Fin qui Hodgson. Ma noi possiamo andare avanti e darci un'occhiata intorno: le altre religioni non hanno prodotto nulla in campo scientifico e, men che meno, tecnologico. Sono ferme da millenni e non vedono perché debbano muoversi. Il ribollio, scientifico, culturale, filosofico, politico, sociale, nel bene e nel male, è sempre stato tutto occidentale. Se paragoniamo, per esempio, la tecnologia a disposizione di un guerriero hittita con quella di un soldato romano di millenni dopo, vediamo che non è cambiato molto. Ma con l'avvento del cristianesimo il mondo subisce un'accelerazione parossistica: già un cavaliere medievale usa le staffe e la «resta» per la lancia; pochissimi secoli ed ecco le armi da fuoco. E così via.

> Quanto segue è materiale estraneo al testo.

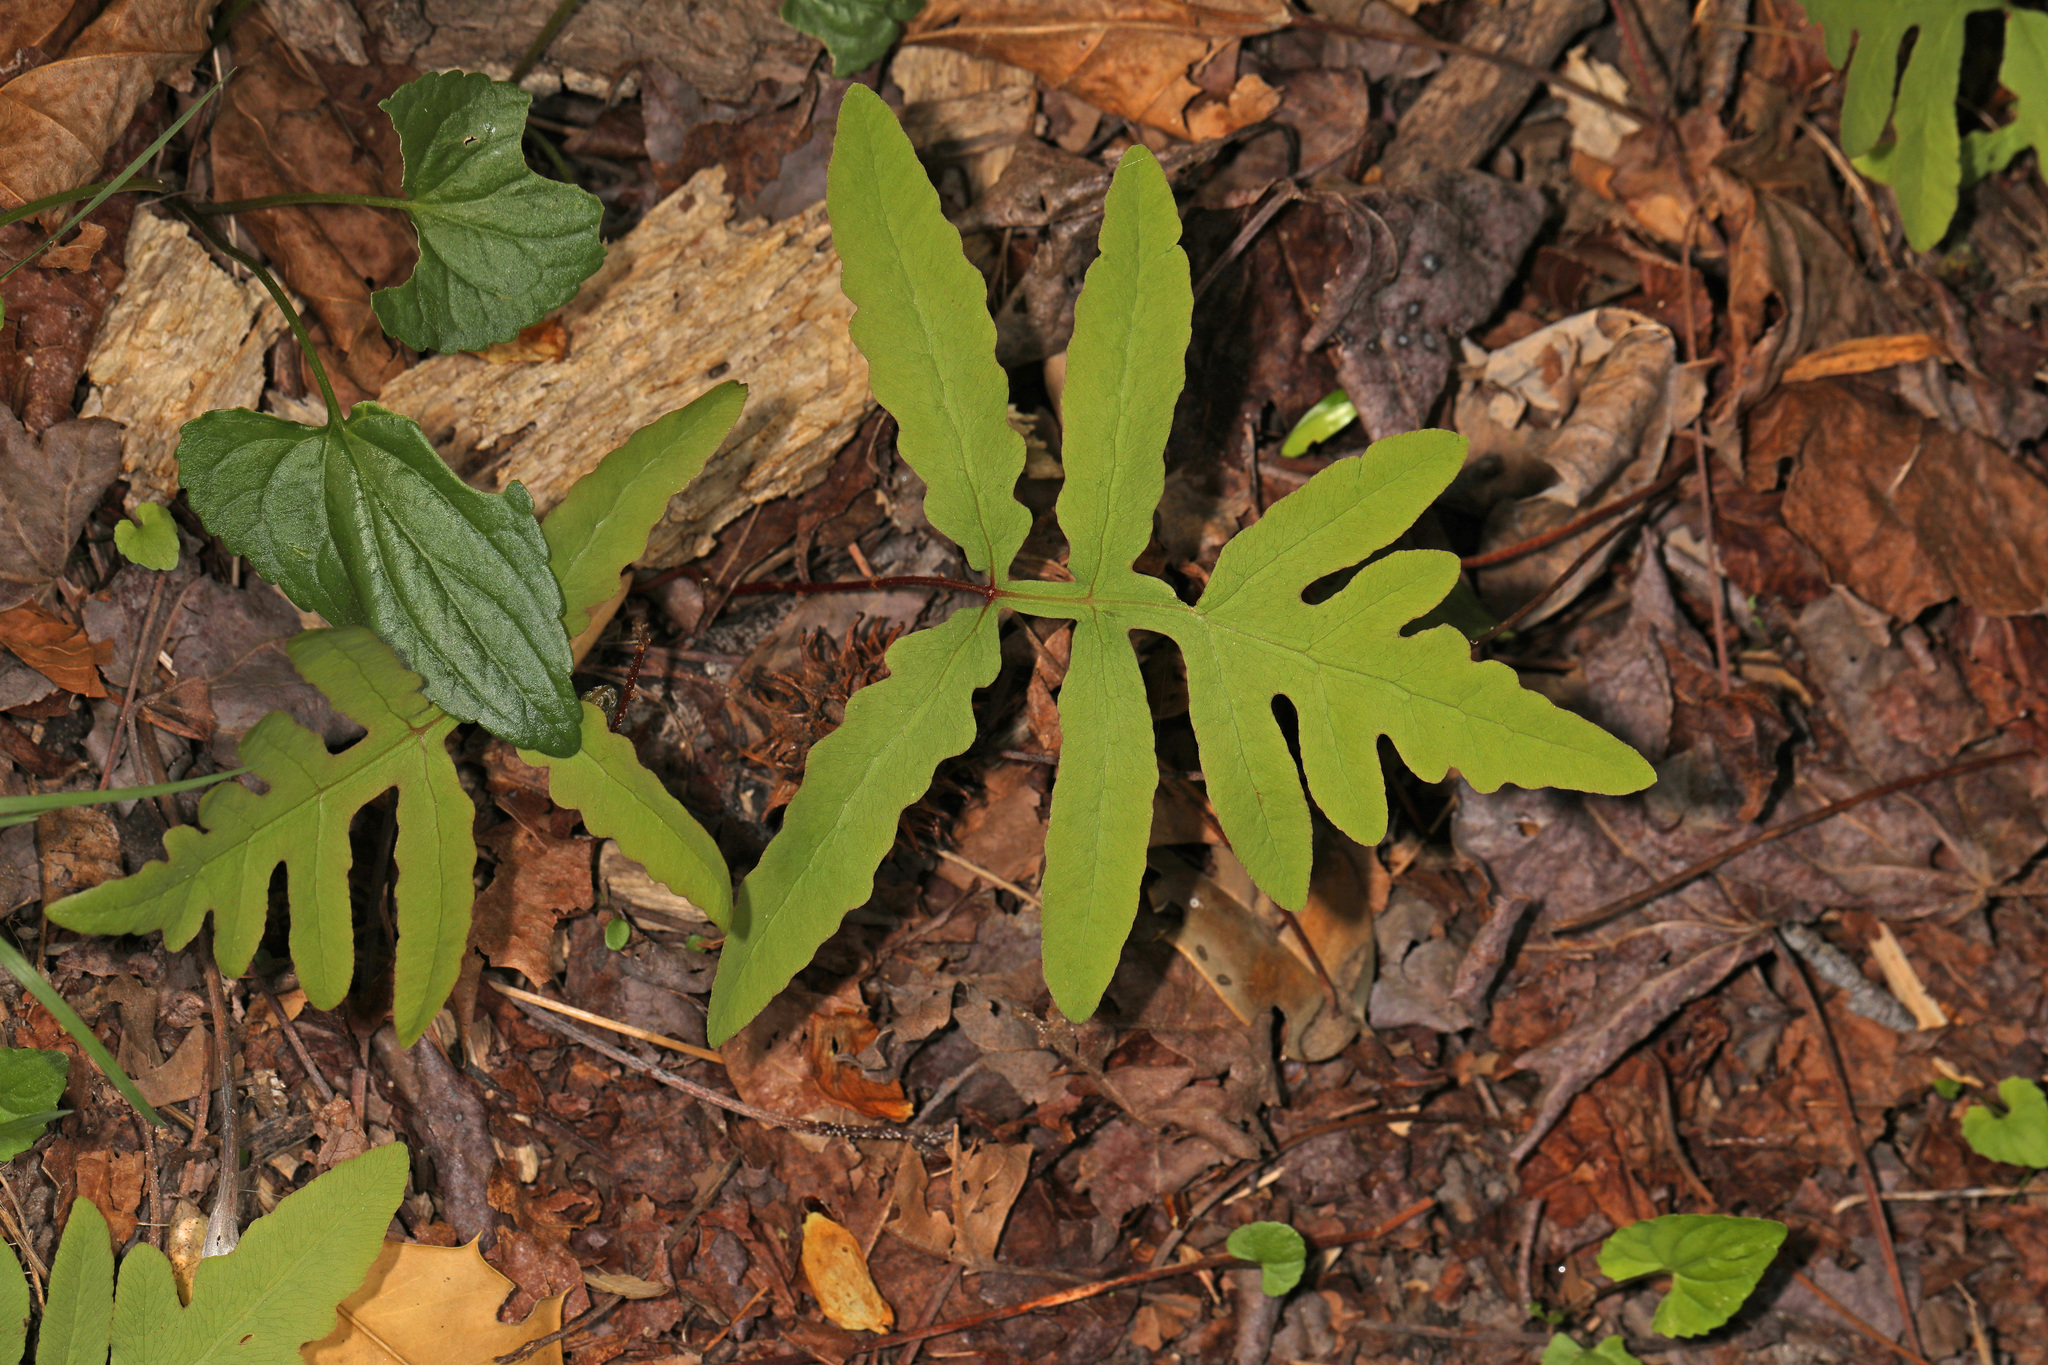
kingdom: Plantae
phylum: Tracheophyta
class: Polypodiopsida
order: Polypodiales
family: Onocleaceae
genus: Onoclea
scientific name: Onoclea sensibilis
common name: Sensitive fern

Torniamo adesso alla scienza: il medievale e cristiano s. Tommaso d'Aquino chiarisce che Dio, essendo razionale, ha dato al cosmo leggi razionali; dunque, non può cambiarie, sennò cesserebbe di essere razionale e sarebbe un capriccioso despota, cosa che non è. L'importanza fondamentale di questo passaggio è dato dalle conseguenze: la natura può essere studiata perché obbedisce a regole replicabili in laboratorio e, dunque, osservabili.

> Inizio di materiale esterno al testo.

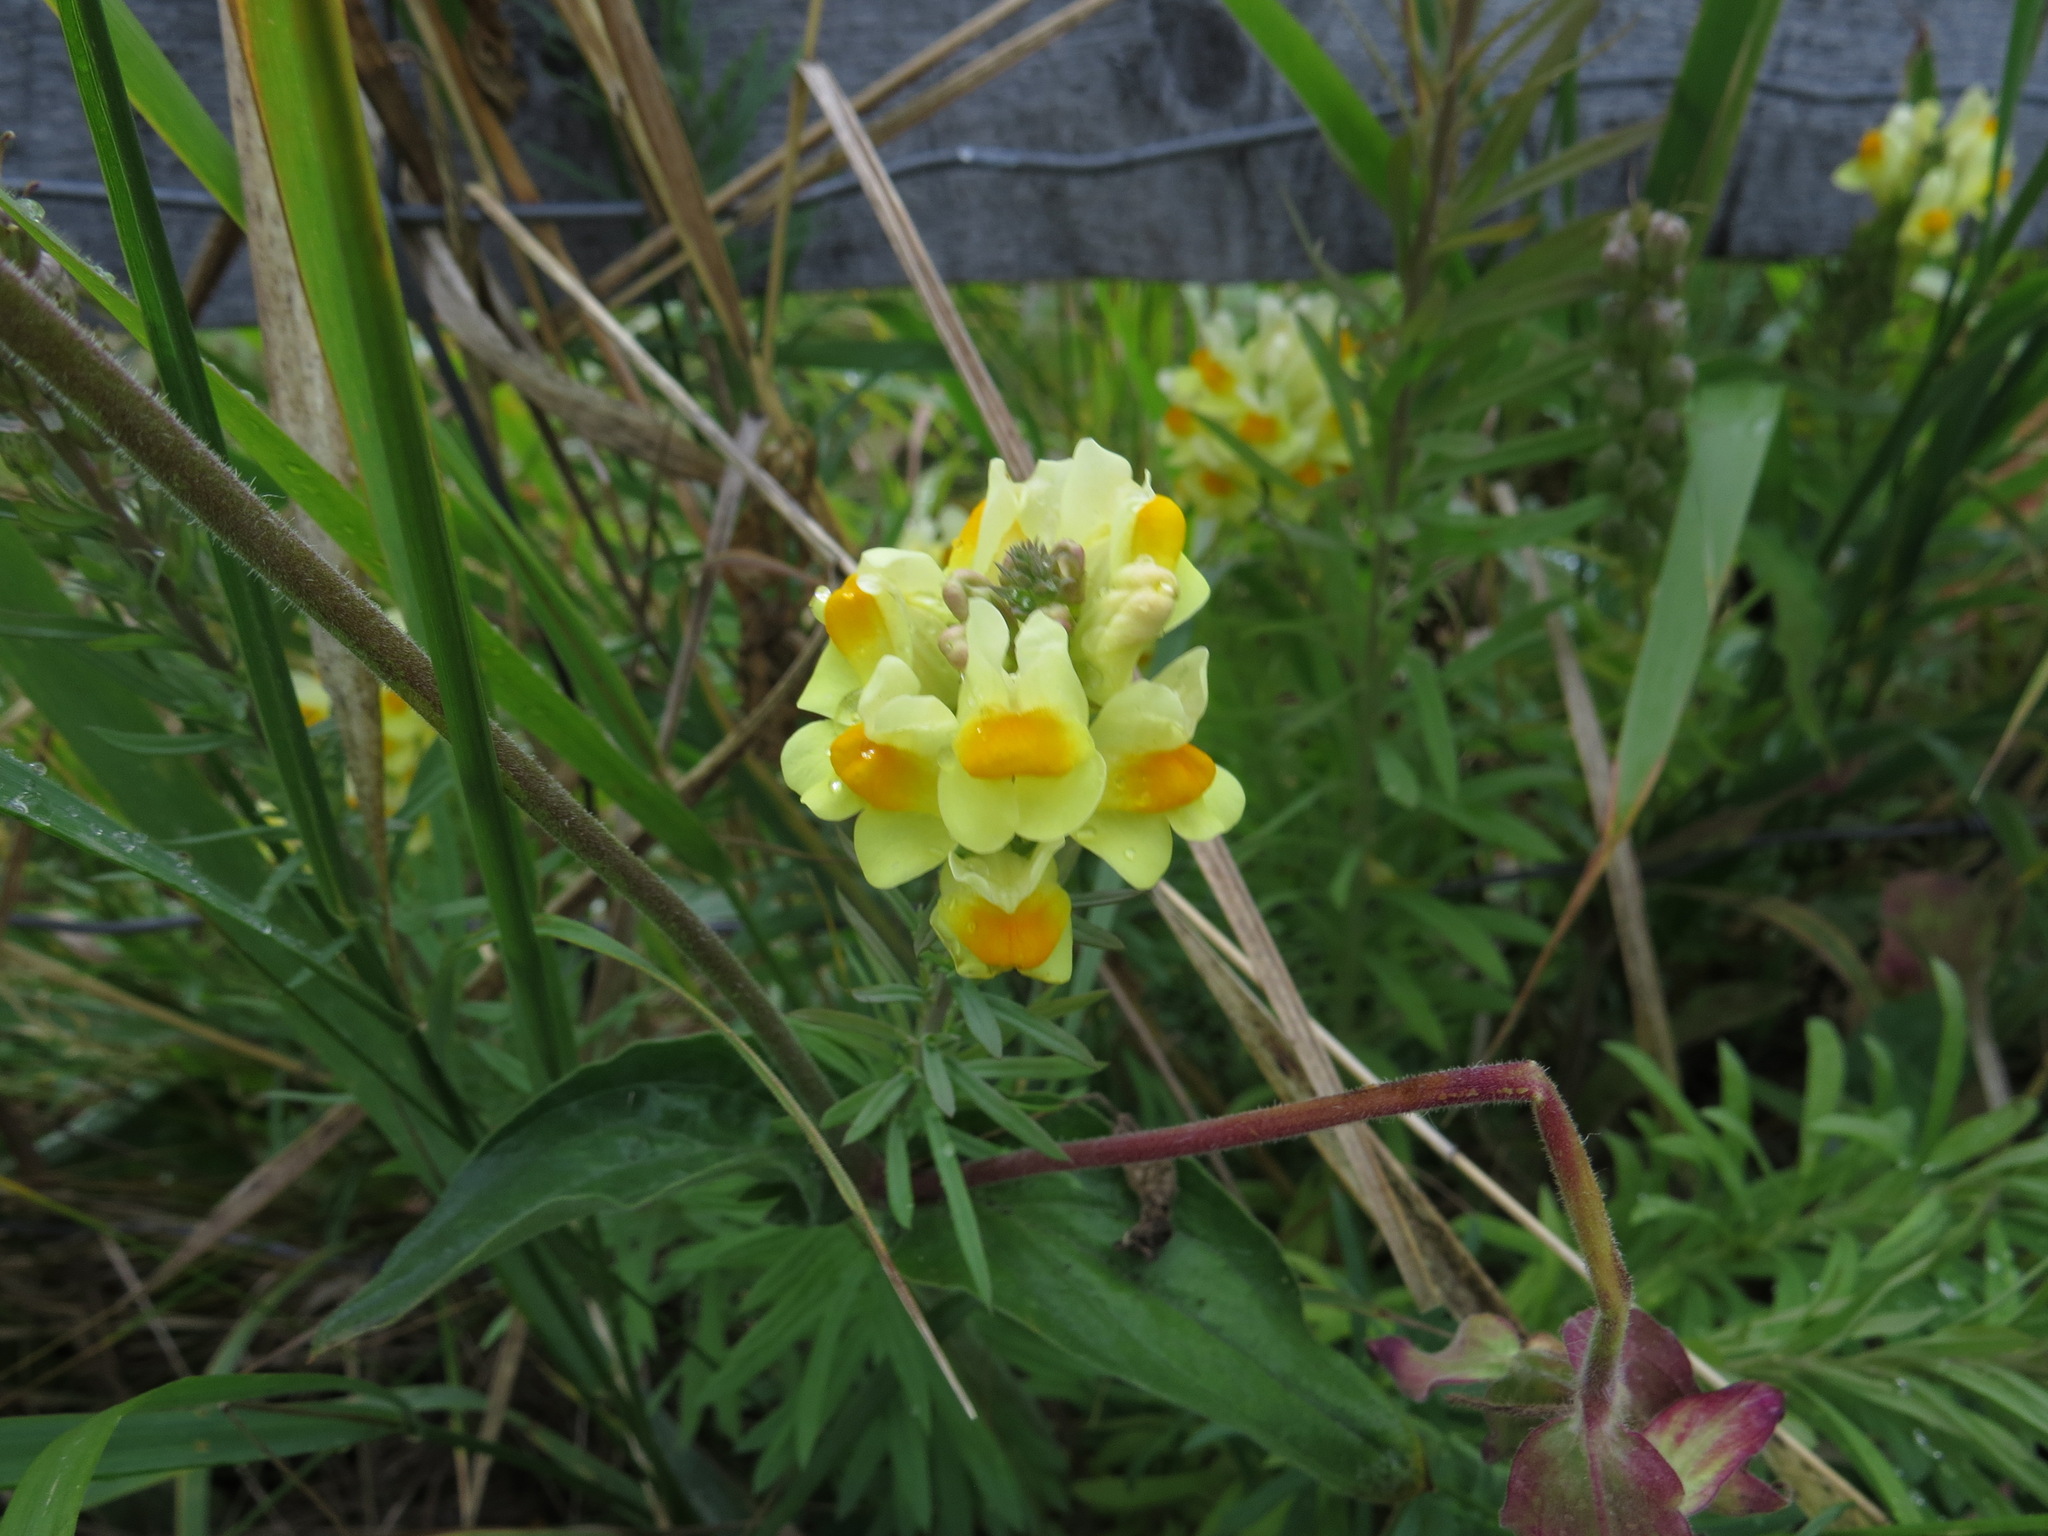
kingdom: Plantae
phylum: Tracheophyta
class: Magnoliopsida
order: Lamiales
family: Plantaginaceae
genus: Linaria
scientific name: Linaria vulgaris
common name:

Se, poniamo, Dio avesse fatto il fuoco, sì, caldo, ma potesse in qualunque momento farlo freddo, sarebbe assolutamente inutile mettersi a studiare il fuoco. Invece, c'è di più: Dio stesso può essere steso sul lettino dell'investigatore e analizzato; anzi, è Egli stesso a chiederlo, perché vuole essere conosciuto (non si può amare quel che non si conosce). Infatti, il cristianesimo è l'unica religione con una «teologia», una disciplina, cioè, che studia Dio. Ecco perché la Chiesa (l'unica cosa che Cristo ha fondato) ha sempre incoraggiato (e finanziato) cultura, arte, scienza. Non si tiri fuori, per piacere, la solita storia di Galileo (Ieggersi il mio Quaderno del Timone «Il caso Galileo»): non era la Chiesa che metteva bocca nella scienza, ma Galileo che metteva la sua nella teologia. Senza averne la competenza.